Vladimir Edouard

Personal information
- Date of birth: 18 June 1978 (age 46)
- Place of birth: Outaouais, Quebec, Canada
- Height: 1.82 m (6 ft 0 in)
- Position(s): Forward

Senior career*
- Years: Team / Apps / (Gls)
- 1998–2000: Montreal Impact / 21 / (1)
- 2001: Ottawa Wizards / 3 / (1)
- 2002–2003: Montreal/Laval Dynamites / 21 / (5)
- 2005: Vermont Voltage / 5 / (1)
- 2006: Laval Dynamites / 9 / (7)

International career
- 2000: Haiti / 6 / (3)

= Vladimir Edouard =

Canadian–Haitian footballer (born 1978)

Vladimir Edouard (born 18 June 1978) is a Canadian-born Haitian former footballer who played as a forward. He also played at the international level with the Haiti national team.

==Playing career ==

=== Youth career ===
Edouard spent a portion of his youth in Haiti where he played at the youth level. In 1994, he returned to Quebec where he played in the local regional circuit the Ligue de soccer élite du Québec with Outaouais Football Club. After training in Poland with ŁKS Łódź academy he was offered a contract in 1997. He was also offered an athletic scholarship with Mercer University but declined the offer to pursue opportunities in Europe. He represented Team Quebec at the Canada Games as well as the 1997 Jeux de la Francophonie. In the Canada Summer Games, he featured in the tournament's final against Team British Columbia and contributed a goal to secure the gold medal for Quebec.

=== Montreal Impact ===
He entered the professional ranks in 1998 by signing a contract with Montreal Impact in the A-League. He recorded his first goal for Montreal on May 11, 1998, against Atlanta Ruckus. In his debut season with Montreal, he assisted the club in securing the Can-Am Cup where he recorded a goal against Rochester Raging Rhinos. He helped Montreal secure a postseason berth by finishing second in their division. He would appear in 10 matches and record one goal in his debut season.

The following season Montreal was inactive due to financial restructuring and returned for the 2000 outdoor season. He re-signed with Montreal for the 2000 season. In his second season with the Impact, he featured in a friendly soccer tournament named La Coupe de Montreal that included the Guatemala and Haiti national teams. He played in the opening match against Haiti where Montreal won the game. He also recorded a goal in the tournament against RS Settat.

In 2001, he was released from his contract with Montreal.

=== Later career ===
In 2001, he signed with the expansion franchise Ottawa Wizards of the Canadian Professional Soccer League. In his debut season with Ottawa, he assisted the club in securing a double (regular-season title & league cup) and also clinched a playoff berth. Ottawa would be eliminated in the preliminary round of the playoffs by St. Catharines Roma Wolves.

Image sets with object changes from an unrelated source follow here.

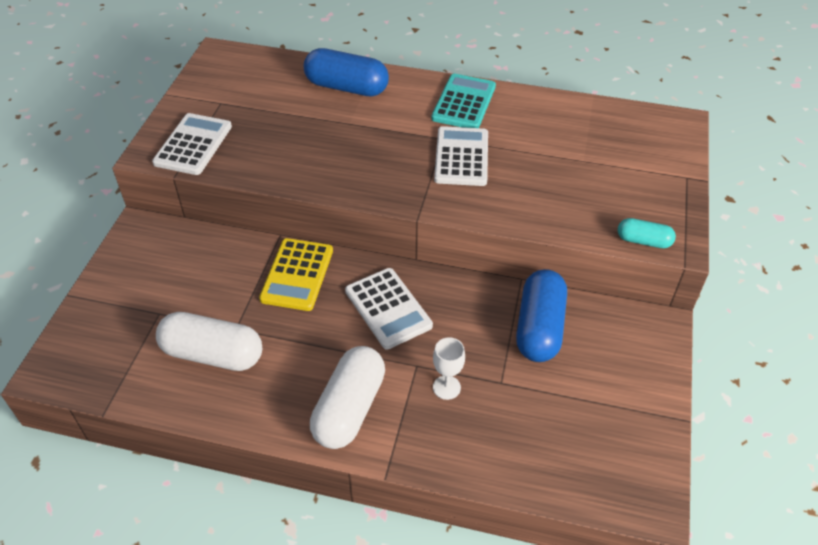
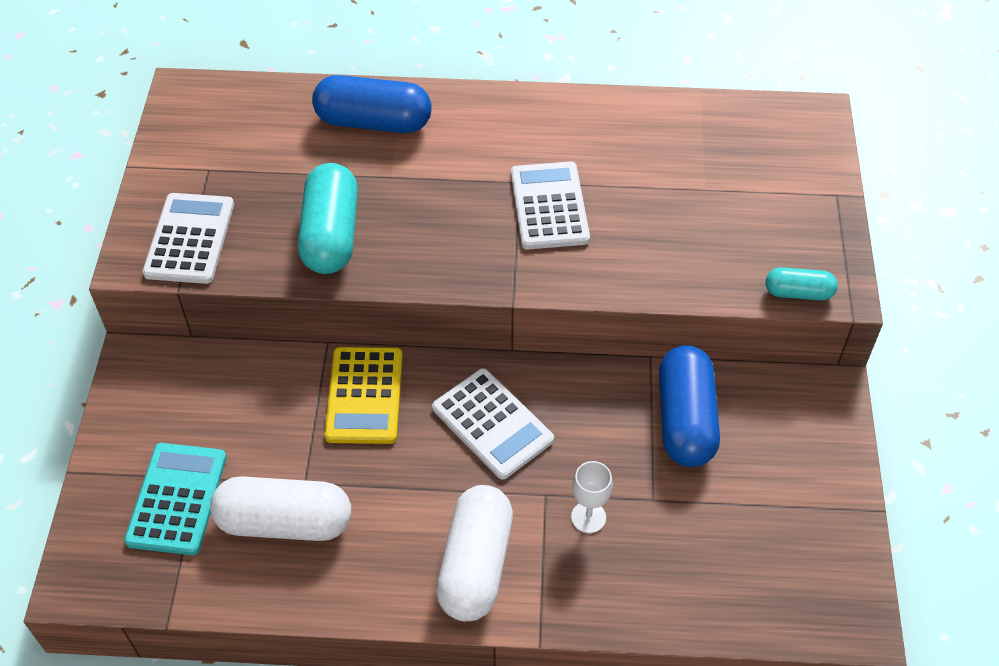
camera: 10 degrees left, 5 degrees up
(295, 155) = (331, 235): none -> turquoise capsule
(463, 102) = (534, 124): turquoise calculator -> turquoise calculator (177, 499)

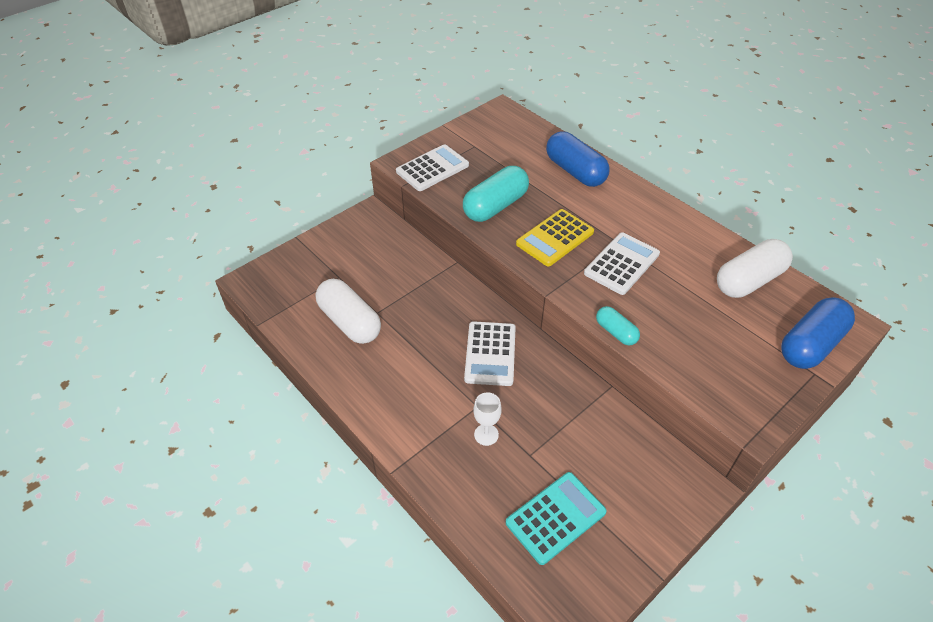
camera: 45 degrees right, 5 degrees down
(177, 499) = (321, 278): turquoise calculator -> turquoise calculator (555, 517)
(365, 396) = (446, 296): yellow calculator -> yellow calculator (555, 238)
(475, 565) = (407, 409): white capsule -> white capsule (749, 280)
(685, 419) = (595, 431): blue capsule -> blue capsule (810, 344)
(798, 293) = (723, 406): turquoise capsule -> turquoise capsule (616, 332)

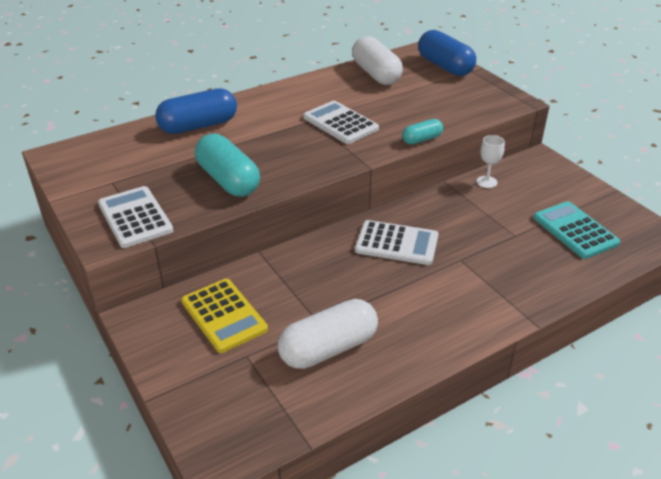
camera: 80 degrees left, 10 degrees down
(486, 434) = (493, 258): white goblet -> white goblet (486, 182)
(555, 238) = (293, 151): yellow calculator -> yellow calculator (224, 315)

After a brief stint in Ottawa, he signed with league rivals Montreal Dynamites the following season. He made his debut for Montreal on June 9, 2002, against the York Region Shooters where he scored two goals in a 3-0 victory. In the 2003 season, the club moved to the suburb of Laval, Quebec, resulting in a slight name change and Edouard re-signed with the team. After two seasons with the Dynamites, he played abroad in the USL Premier Development League with Vermont Voltage of the USL Premier Development League. In his debut season in Vermont, he appeared in five matches and scored one goal.

In 2006, he returned to his former club Laval Dynamites for the 2006 CSL season.

==International career ==
In 1999, he was called to the Canada men's national soccer team camp by head coach Holger Osieck.

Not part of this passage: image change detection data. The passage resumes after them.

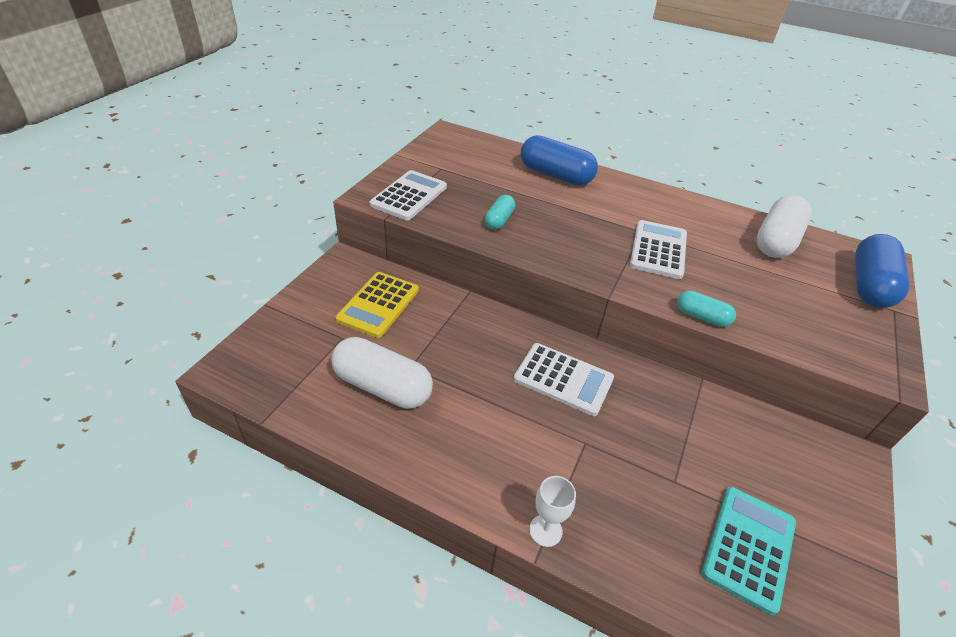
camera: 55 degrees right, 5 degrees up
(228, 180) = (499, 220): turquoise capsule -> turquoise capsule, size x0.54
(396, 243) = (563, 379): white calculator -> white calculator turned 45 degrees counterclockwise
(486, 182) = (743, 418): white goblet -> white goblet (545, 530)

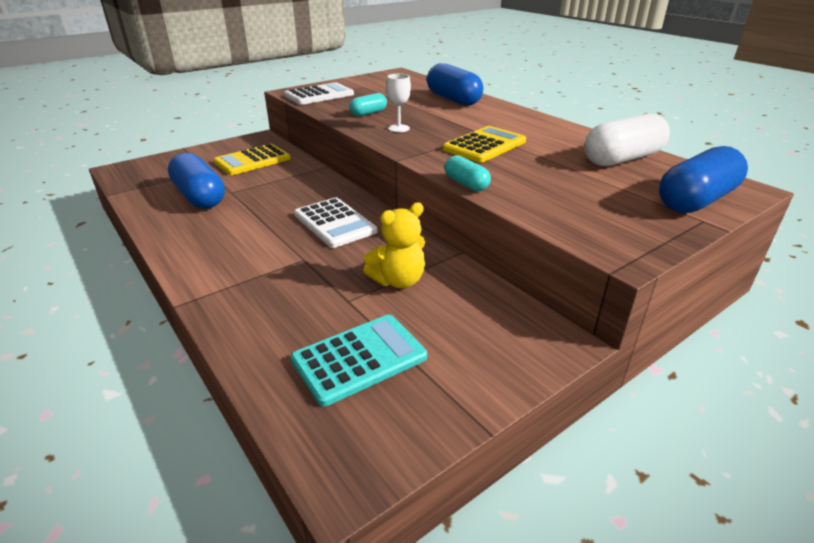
camera: 30 degrees right, 10 degrees down
(382, 386) = (200, 197): white capsule -> blue capsule
(545, 530) = (205, 293): white goblet -> white goblet (398, 128)
(658, 250) = (484, 145): white calculator -> yellow calculator
(689, 437) = (398, 280): none -> yellow teddy bear

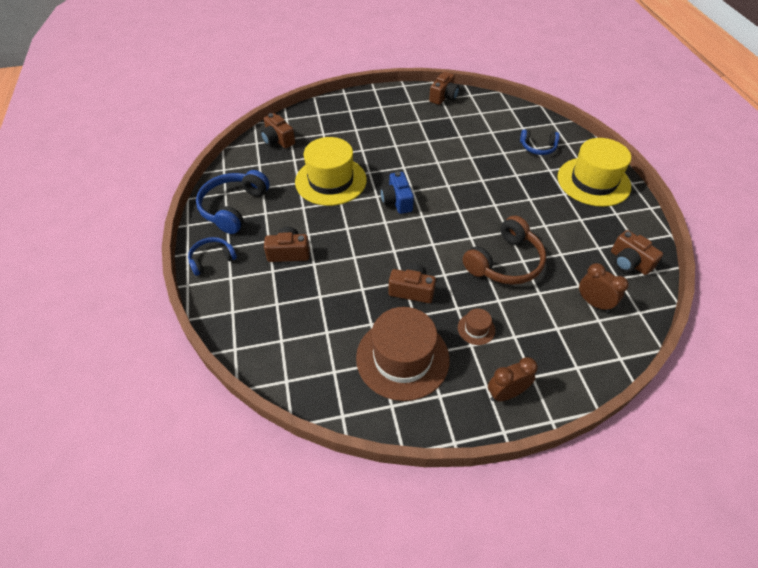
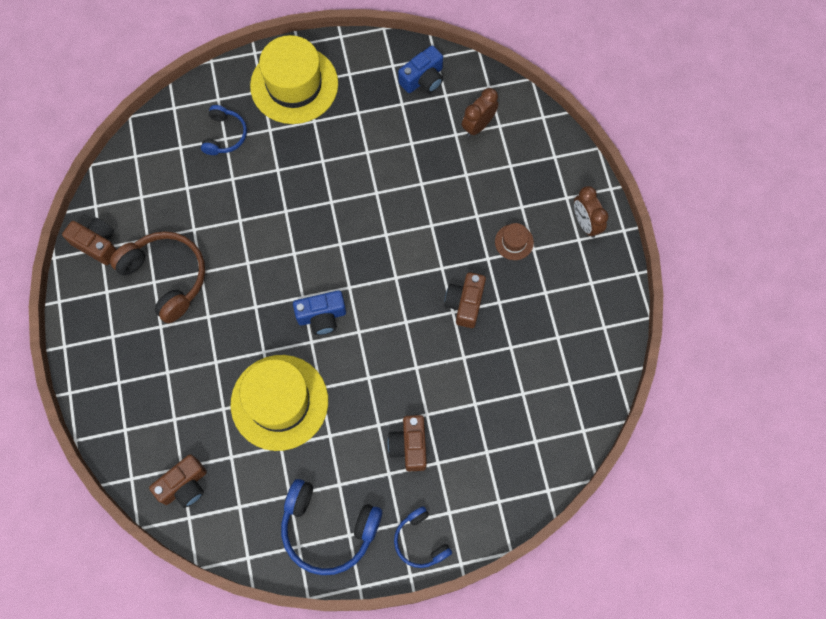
camera: 90 degrees left, 20 degrees up
(402, 358) = (551, 316): brown hat -> none
(505, 262) = (424, 202): brown headphones -> brown headphones (166, 277)
(629, 262) = (423, 79): brown camera -> blue camera

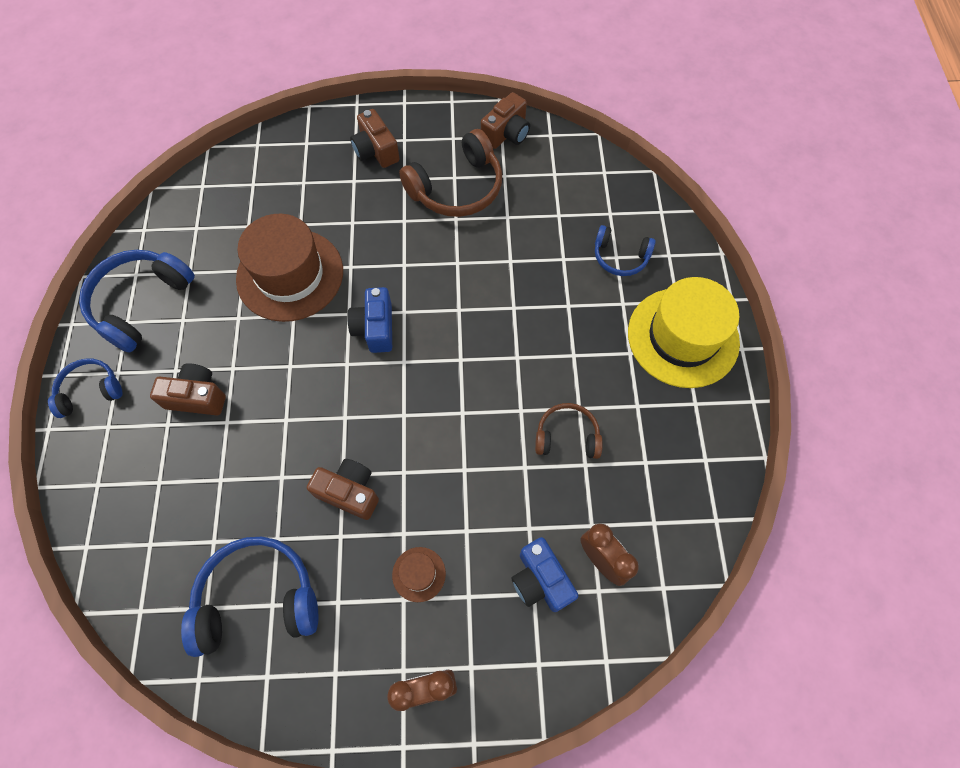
camera: 100 degrees right, 5 degrees down
(184, 485) = (234, 185): brown camera -> brown camera (376, 150)
(279, 402) = (290, 275): yellow hat -> brown hat
(391, 157) = (567, 436): none -> brown headphones
(423, 79) = (681, 497): blue camera -> blue camera (540, 580)
(556, 348) = (257, 599): none -> blue headphones

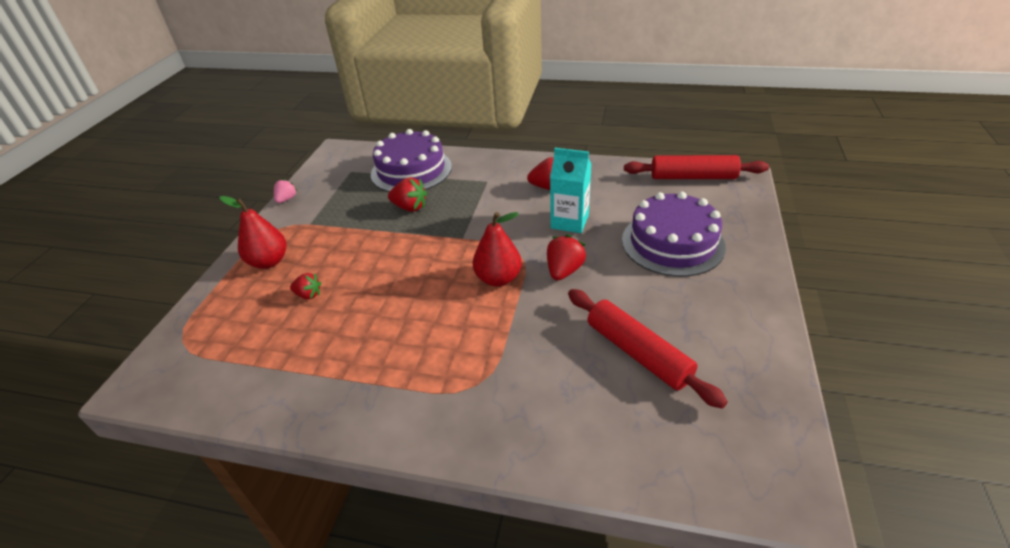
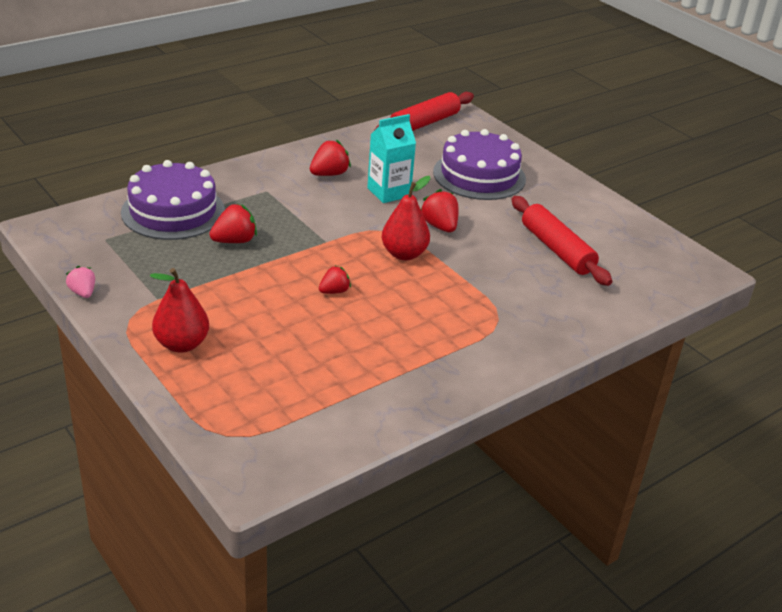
camera: 55 degrees left, 5 degrees down
(308, 295) = (274, 343): red strawberry -> red strawberry (334, 291)
(637, 353) = (556, 249): red rolling pin -> red rolling pin turned 60 degrees clockwise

Edouard would ultimately play for the Haiti national football team in 2000 and made his debut on March 11, 2000, against Dominica in a 2002 FIFA World Cup qualification match. He recorded his first international goal on April 1, 2000, against the Bahamas. He would add another pair of goals by scoring two against the Bahamas in another World Cup qualifier match. Before the commencement of the second round of the CONCACAF World Cup qualifier matches, he played against Miami Fusion in a friendly match. He played against Trinidad and Tobago in the final round of the Caribbean Zone World Cup qualification.